La Farce médiévale, un genre né dans le Nord de la France ?
C’est sûrement la richesse industrielle et commerciale, et le dynamisme démographique qui l’accompagnent, qui expliquent la floraison culturelle et théâtrale en Picardie et dans le Nord, à partir du Treizième siècle, avec comme villes phare Arras et Tournai. Arras est en partie dominé par Adam de La Halle, avec entre autres Le Jeu de la Feuillée, sotie avec beaucoup des éléments de la farce. Mais si Arras reste le berceau du théâtre comique médiéval avec « Le jeu de Saint-Nicolas », « Courtois d’Arras », Le Jeu de Robin et Marion, et bien sûr Le Jeu de la Feuillée, le Nord est probablement le terreau de la farce.
Citons dans un ordre chronologique approximatif :
« Le garçon et l’aveugle », pièce anonyme, probablement jouée entre 1266 et 1282 à Tournai, La Farce de Maître Pathelin, composée vers 1460 en francien, « La Farce du pâté et de la tarte », fin du Quinzième siècle, « La Farce des deux savetiers » vers la fin du Quinzième siècle, et « La Farce du cuvier » composée en picard.
Résumé de l’intrigue
Aux admirateurs de La Farce de Maître Pathelin, l’intrigue de « La farce du cuvier » semblera très simple. On n’y compte que trois personnages, Jaquinot, le mari, Jeannette, la femme, et Jaquette, la belle-mère. On est vraiment dans la comédie de mœurs. Le but est de faire rire. On imagine facilement les spectateurs s’esclaffant, attroupés devant les tréteaux de bois, installés provisoirement sur l’une des grand-places, typiques des villes du Nord.

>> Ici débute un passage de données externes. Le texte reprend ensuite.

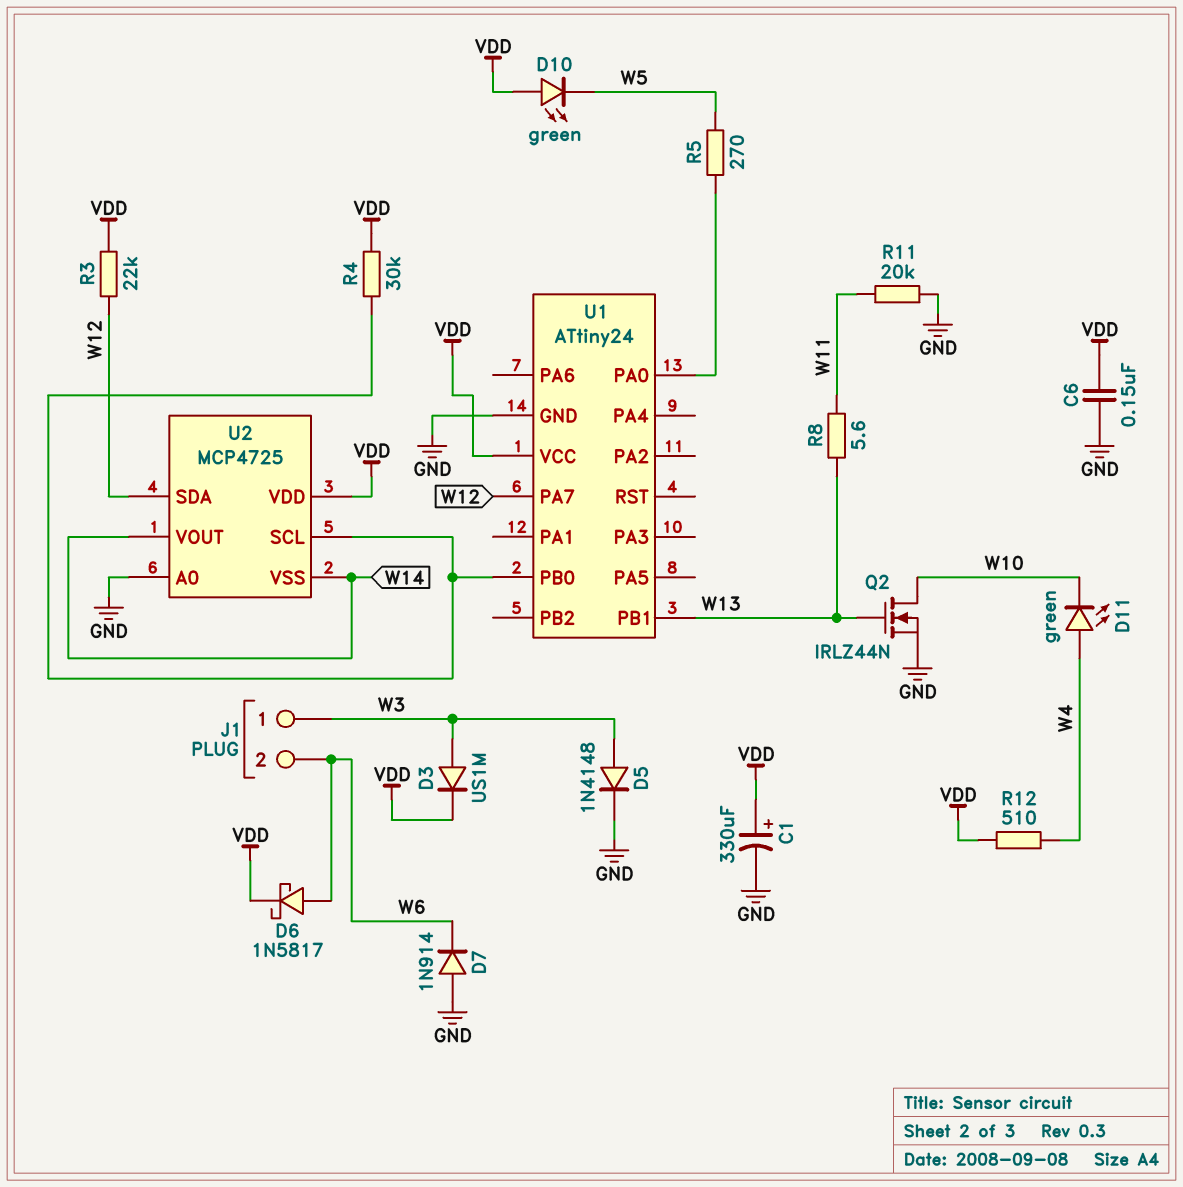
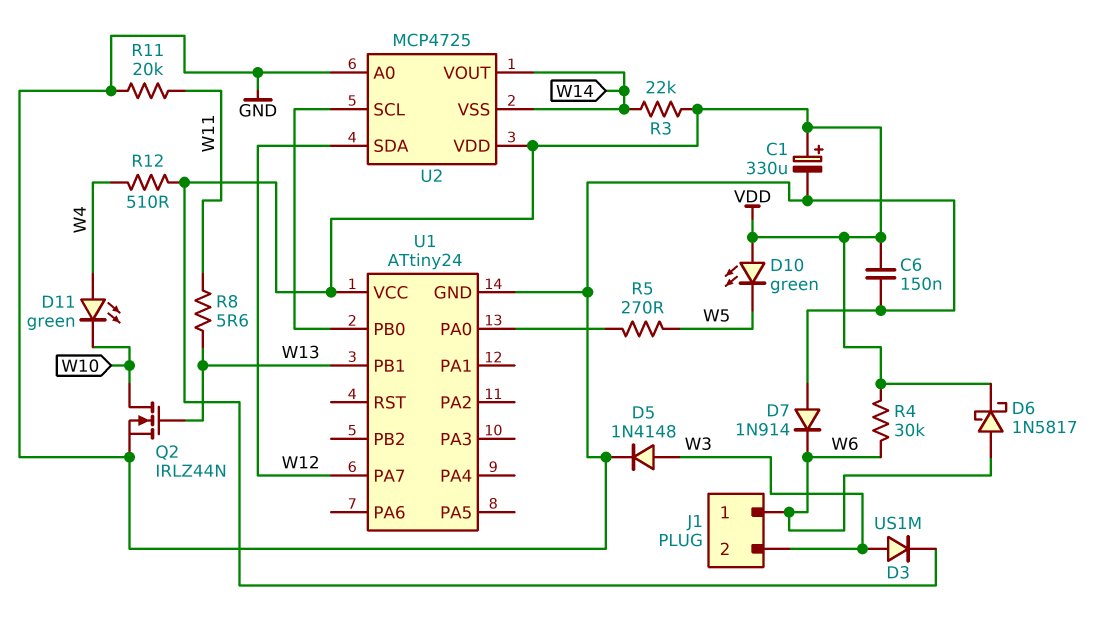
J1 pin 1: W3 -> W6
J1 pin 2: W6 -> W3
R3: 22k (VDD, W12) -> 22k (VDD, W14)
R4: 30k (U1/PB0, VDD) -> 30k (VDD, W6)

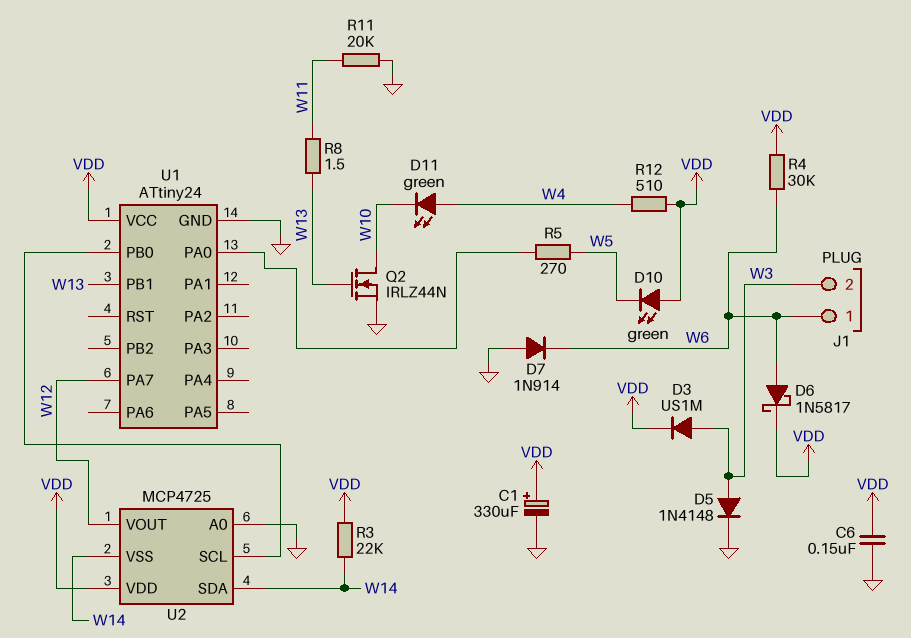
R8: 5.6 (W11, W13) -> 1.5 (W11, W13)
U2 pin SDA: W12 -> W14
U2 pin VOUT: W14 -> W12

Jacquinot est dominé par sa femme et sa belle-mère qui lui imposent toutes les corvées domestiques. Pour s’assurer qu’il les accomplisse bien, sous peine d’«être battu comme plâtre », il doit les écrire sous la dictée sur ce qu’on appelle un rollet. C’est le passage drôle de la pièce. L’effet comique vient de la liste interminable, des geigneries de Jacquinot, et des interventions inappropriées de la belle-mère. Ce qui échappera au lecteur de la version originale adaptée par Gassies des Brûlies (puisque la pruderie de l’époque fit qu’il retira ces quelques vers…que nous avons rajouté), et offre un élément comique supplémentaire, c’est qu’outre s’occuper de l’enfant, faire la lessive, cuire le pain, « ranger, laver, sécher, fourbir… », Jeannette exige aussi, sur suggestion de sa mère ( !), que Jacquinot l’honore « Mais tous les jours, cinq ou six fois Je l’entends ainsi, pour le moins ».
Mais, alors qu’il aide sa femme à faire la lessive au-dessus d’un cuvier, celle-ci bascule et tombe dedans au risque de se noyer. Elle le supplie de la sortir de ce mauvais pas, il accepte à conditon qu’elle lui obéisse à partir de maintenant et qu’elle s’occupe des tâches domestiques.
Origines de la Farce du cuvier
C’est dans un recueil de pièces du répertoire comique du Moyen-Âge conservé au British Museum que l’on trouve la trace de « La Farce du cuvier ». Le sujet apparaîtrait la première fois dans un fabliau du Treizième siècle, intitulé « Sire Hain et Dame Hanieuse ». Une autre édition de « La Farce du cuvier » est retrouvée à Lyon au début du Dix Septième siècle. Et si on doit « La Farce du cuvier » au conservateur du British Museum, il était logique que Les Editions de Londres vous offrent cet inédit numérique.